━━ Records shown ━━
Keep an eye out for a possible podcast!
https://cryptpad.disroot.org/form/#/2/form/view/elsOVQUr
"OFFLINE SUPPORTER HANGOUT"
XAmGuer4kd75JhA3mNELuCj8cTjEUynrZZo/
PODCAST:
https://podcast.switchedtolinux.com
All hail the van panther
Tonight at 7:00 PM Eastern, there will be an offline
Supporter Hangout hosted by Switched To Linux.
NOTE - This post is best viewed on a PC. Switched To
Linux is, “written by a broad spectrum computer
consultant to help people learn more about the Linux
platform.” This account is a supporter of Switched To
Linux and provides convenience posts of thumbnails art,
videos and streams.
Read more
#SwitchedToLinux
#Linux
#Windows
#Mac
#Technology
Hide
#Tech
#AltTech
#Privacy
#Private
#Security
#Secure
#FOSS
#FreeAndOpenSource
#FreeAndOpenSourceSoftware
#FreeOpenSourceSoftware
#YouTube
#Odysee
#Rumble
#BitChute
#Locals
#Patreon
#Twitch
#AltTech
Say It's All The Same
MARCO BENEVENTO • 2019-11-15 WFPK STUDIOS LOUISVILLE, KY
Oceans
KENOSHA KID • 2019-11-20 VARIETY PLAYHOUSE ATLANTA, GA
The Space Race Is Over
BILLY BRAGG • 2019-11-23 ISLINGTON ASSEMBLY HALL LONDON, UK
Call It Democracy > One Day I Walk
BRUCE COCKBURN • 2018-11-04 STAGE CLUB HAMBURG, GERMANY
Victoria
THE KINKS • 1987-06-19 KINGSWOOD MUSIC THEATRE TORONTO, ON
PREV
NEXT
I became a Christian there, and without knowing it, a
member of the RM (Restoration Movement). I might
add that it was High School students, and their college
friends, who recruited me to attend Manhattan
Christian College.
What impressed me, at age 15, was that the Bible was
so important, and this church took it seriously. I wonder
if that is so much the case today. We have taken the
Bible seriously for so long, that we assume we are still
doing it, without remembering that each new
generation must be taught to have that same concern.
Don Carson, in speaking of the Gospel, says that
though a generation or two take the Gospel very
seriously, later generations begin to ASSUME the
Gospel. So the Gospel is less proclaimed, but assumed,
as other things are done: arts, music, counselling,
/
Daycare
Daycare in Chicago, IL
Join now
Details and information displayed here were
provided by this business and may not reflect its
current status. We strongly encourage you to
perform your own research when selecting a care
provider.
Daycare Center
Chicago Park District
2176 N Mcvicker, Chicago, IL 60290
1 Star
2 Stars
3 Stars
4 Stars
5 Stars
━━━
Requirement:
The response should contain only a verbatim copy of the lines from the line with "Daycare in Chicago, IL" to the final line of the records.

Response area:
Daycare in Chicago, IL
Join now
Details and information displayed here were
provided by this business and may not reflect its
current status. We strongly encourage you to
perform your own research when selecting a care
provider.
Daycare Center
Chicago Park District
2176 N Mcvicker, Chicago, IL 60290
1 Star
2 Stars
3 Stars
4 Stars
5 Stars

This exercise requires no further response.